Indeed, much of the ongoing sabre-rattling is unnecessary. The government will only harm itself by trying to fight shadows. It faces no real threat from the opposition, at least not in the immediate future. Now is the time to replace governance by rhetoric with governance that puts people-friendly initiatives at the centre — governance that should offer the nation legitimate hope of a much-needed turnaround in the situation. Instead, the government seems to have increased its problems by assuming that everything that the previous administrations had done was wrong and that all precedents have to be discarded.

No government can proceed on the strength of such assumptions: the failure to get the finance minister elected to the Senate from Islamabad was a minor setback that a strong government could have taken in its stride. Regrettably, the government deemed it prudent to overreact and unnecessarily sought to prove that the prime minister was firmly in the saddle. There was no point in seeking a vote of confidence from parliament as nobody had hinted at the government’s loss of such confidence.
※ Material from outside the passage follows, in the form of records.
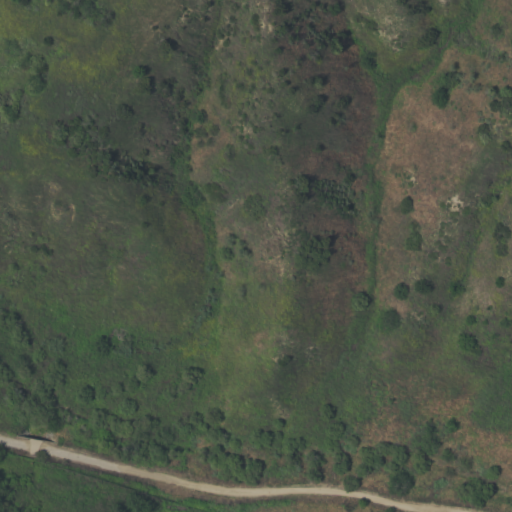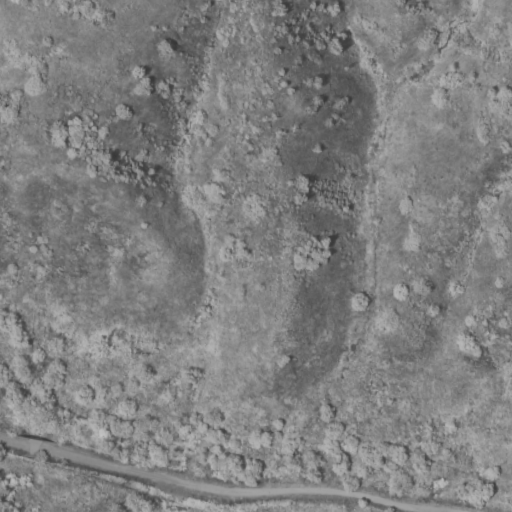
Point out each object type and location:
road: (6, 441)
road: (20, 444)
road: (33, 447)
road: (45, 449)
road: (254, 492)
When the prime minister started attacking the institutions of governance, people were amazed that the defender of these institutions was thoughtlessly cutting the branch of the tree on which the edifice of governance rested.

Any informed observer of national politics would be able to tell the prime minister that the attempt to tilt at windmills is not warranted as the government faces no difficulty in carrying out its policies. Indeed, the fears the government betrays now and then suggest weaknesses of which the people are not aware. The institutions that the prime minister has attacked are vital pillars of governance. Pulling them down will only lead to the government’s collapse and that would serve nobody’s purpose.

The government’s desire to appear to be different to the regimes it denounces with regularity is understandable but change for the sake of change could destabilise the system altogether. We already find some governments equating constructive change with frequent transfers of administrators.

The prime minister’s assault on institutions of governance without offering better and workable alternatives was like flogging an exhausted horse without any possibility of a useful outcome.